There’s plenty more, but there’s no reason to go into it.
To get caught up in other details is a mistake because the discussion should go
no further beyond its status as judenrein. The Palestinians are “asking” for a
genocidal state, one that is committed to the erasure of all Jews within its
borders and also all the Jews in the one Jewish nation beyond its borders.
The original Hamas charter, it’s worth noting, was
straightforward in its “struggle against the Jews.” The Palestinian Authority’s
own proposed constitution doesn’t mention Jews at all. This is the problem when
dealing with each of the Palestinian national movement’s leaders in its
century-old existence: Jews are either excluded entirely or they are mentioned
only as the object of a genocidal raison d’etre. To these Palestinian
nationalists, Jews either don’t exist or else they must be made to not exist.
This should take some of the pressure off of Israel.
After all, if the Palestinians don’t want self-determination then it shouldn’t
be forced on them. This document is an anti-constitution—it is intended to
prevent the need for a Palestinian constitution in perpetuity.
No one should be surprised by this: Israel tried to give
the Palestinians their own state multiple times, and each time the Palestinians
responded with outrage and violence. The world cannot make the Palestinian
leadership want a state.
But outside of whether the Palestinians want this state,
the world should also ask itself whether it wants this Palestinian state—not
some theoretical state that European leaders imagine, but this state that is on
offer.
As the Jerusalem Post reports:
Article XXIV
described how the state would ‘work to provide protection and care for the
families of martyrs, wounded, and prisoners, and those released from the
occupation prisons and the victims of genocide.’
This article is
drafted into the constitution, appearing to formalize the continuation of the
PA’s controversial ‘pay-for-slay’ policy, which provides financial stipends to
families of convicted terrorists and terror suspects.
In addition to the grotesque display of bloodlust here,
this should also be taken as a slap in the face to the “State of Palestine’s”
biggest boosters.
“The ‘pay for slay’ has ended,” crowed
French Foreign Minister Jean-Noël Barrot in September.
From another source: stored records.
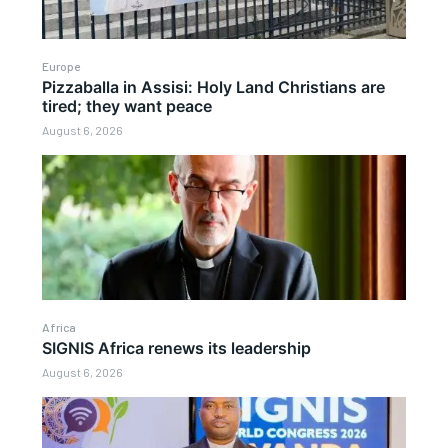
Europe
Pizzaballa in Assisi: Holy Land Christians are
tired; they want peace
August 6, 2026
Africa
SIGNIS Africa renews its leadership
August 6, 2026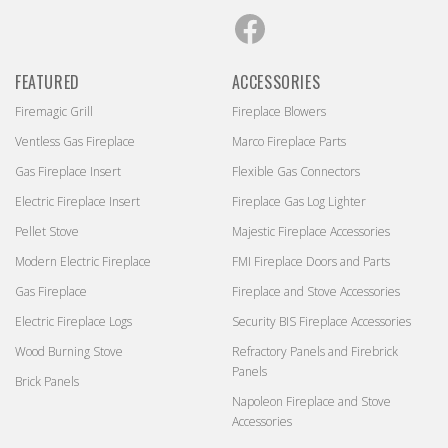
Facebook
FEATURED
ACCESSORIES
Firemagic Grill
Fireplace Blowers
Ventless Gas Fireplace
Marco Fireplace Parts
Gas Fireplace Insert
Flexible Gas Connectors
Electric Fireplace Insert
Fireplace Gas Log Lighter
Pellet Stove
Majestic Fireplace Accessories
Modern Electric Fireplace
FMI Fireplace Doors and Parts
Gas Fireplace
Fireplace and Stove Accessories
Electric Fireplace Logs
Security BIS Fireplace Accessories
Wood Burning Stove
Refractory Panels and Firebrick
Panels
Brick Panels
Napoleon Fireplace and Stove
Accessories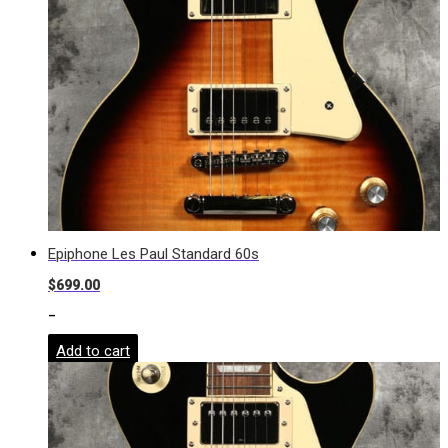
Epiphone Les Paul Standard 60s
$
699.00
-
Add to cart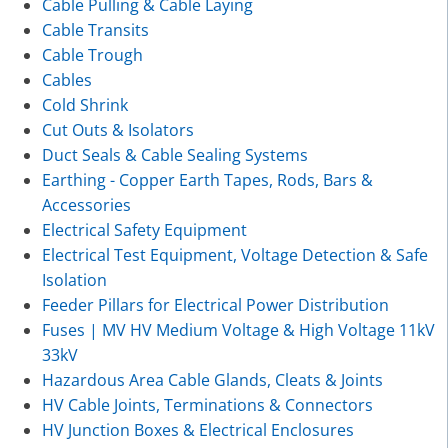
Cable Pulling & Cable Laying
Cable Transits
Cable Trough
Cables
Cold Shrink
Cut Outs & Isolators
Duct Seals & Cable Sealing Systems
Earthing - Copper Earth Tapes, Rods, Bars &
Accessories
Electrical Safety Equipment
Electrical Test Equipment, Voltage Detection & Safe
Isolation
Feeder Pillars for Electrical Power Distribution
Fuses | MV HV Medium Voltage & High Voltage 11kV
33kV
Hazardous Area Cable Glands, Cleats & Joints
HV Cable Joints, Terminations & Connectors
HV Junction Boxes & Electrical Enclosures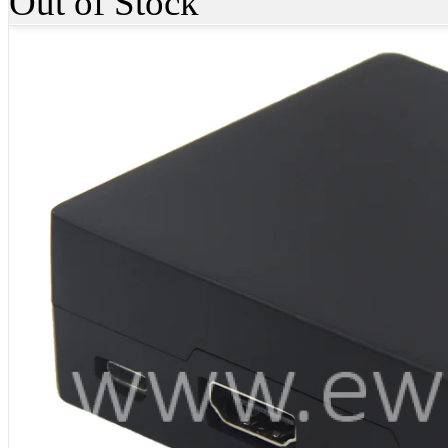
Out of Stock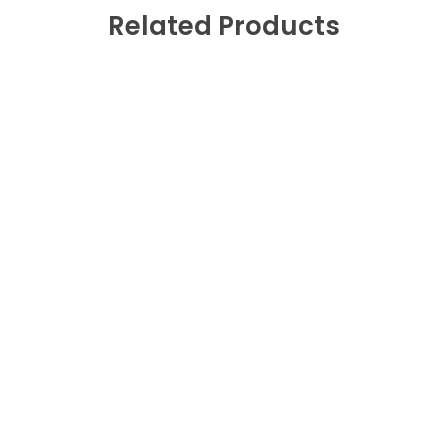
Related Products
Fast Shipping
0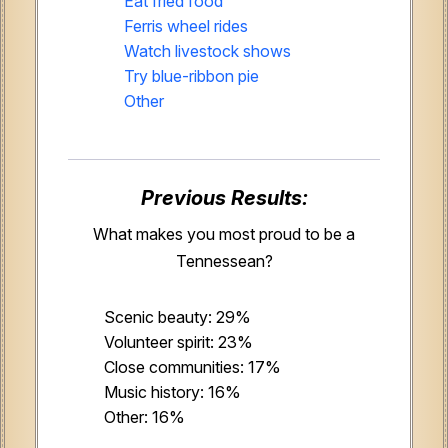
Eat fried food
Ferris wheel rides
Watch livestock shows
Try blue-ribbon pie
Other
Previous Results:
What makes you most proud to be a
Tennessean?
Scenic beauty: 29%
Volunteer spirit: 23%
Close communities: 17%
Music history: 16%
Other: 16%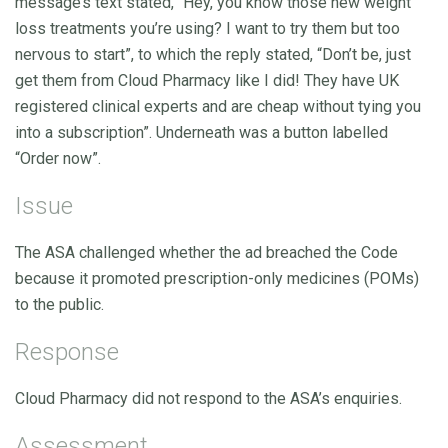
message’s text stated, “Hey, you know those new weight
loss treatments you’re using? I want to try them but too
nervous to start”, to which the reply stated, “Don’t be, just
get them from Cloud Pharmacy like I did! They have UK
registered clinical experts and are cheap without tying you
into a subscription”. Underneath was a button labelled
“Order now”.
Issue
The ASA challenged whether the ad breached the Code
because it promoted prescription-only medicines (POMs)
to the public.
Response
Cloud Pharmacy did not respond to the ASA’s enquiries.
Assessment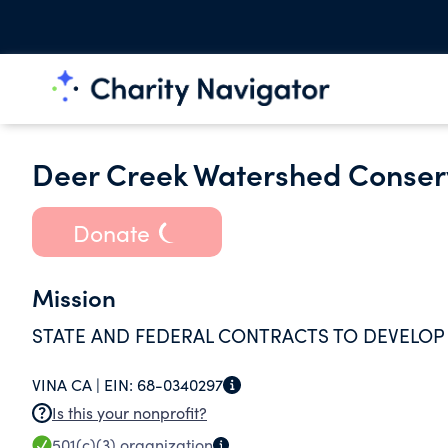
Deer Creek Watershed Conse
Donate
Mission
STATE AND FEDERAL CONTRACTS TO DEVELO
VINA CA |
EIN:
68-0340297
Is this your nonprofit?
501(c)(3)
organization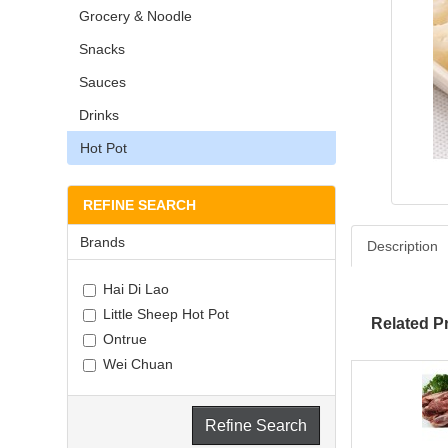
Grocery & Noodle
Snacks
Sauces
Drinks
Hot Pot
REFINE SEARCH
Brands
Description
Hai Di Lao
Little Sheep Hot Pot
Related P
Ontrue
Wei Chuan
Refine Search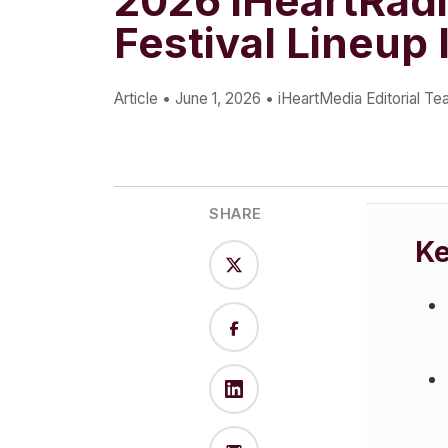
2026 iHeartRad
Press
Festival Lineup 
Investors
Community Engagement
Article
•
June 1, 2026
•
iHeartMedia Editorial T
Careers
Advertise With Us
Advertising Services
SHARE
K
When it was reported two
months later that the Palestinians had merely hidden such payments, French
President Emmanuel Macron was right back at square one, pleading
with Mahmoud Abbas to end what Macron had been fooled into believing had
already ended.
Macron then offered France’s help in writing the
Palestinian constitution. The Palestinians went forward without such input and
came up with a constitution that enshrines pay-for-slay. How many times will
France allow itself to be humiliated this way?
A few months ago Keir Starmer, who is somehow still the
prime minister of the United Kingdom, was reported to “insist that the
Palestinian Authority ends its ‘pay to slay’ policy of handing out stipends to
the families of ‘martyrs’ killed or detained for attacks on Israelis,” according
to the Telegraph. This would be required “before any two-state
solution is finalized.”
Isn’t this all getting so very tiresome? Those who want a
Palestinian state are either going to have to convince the Palestinians to want
one too, or move on with their lives.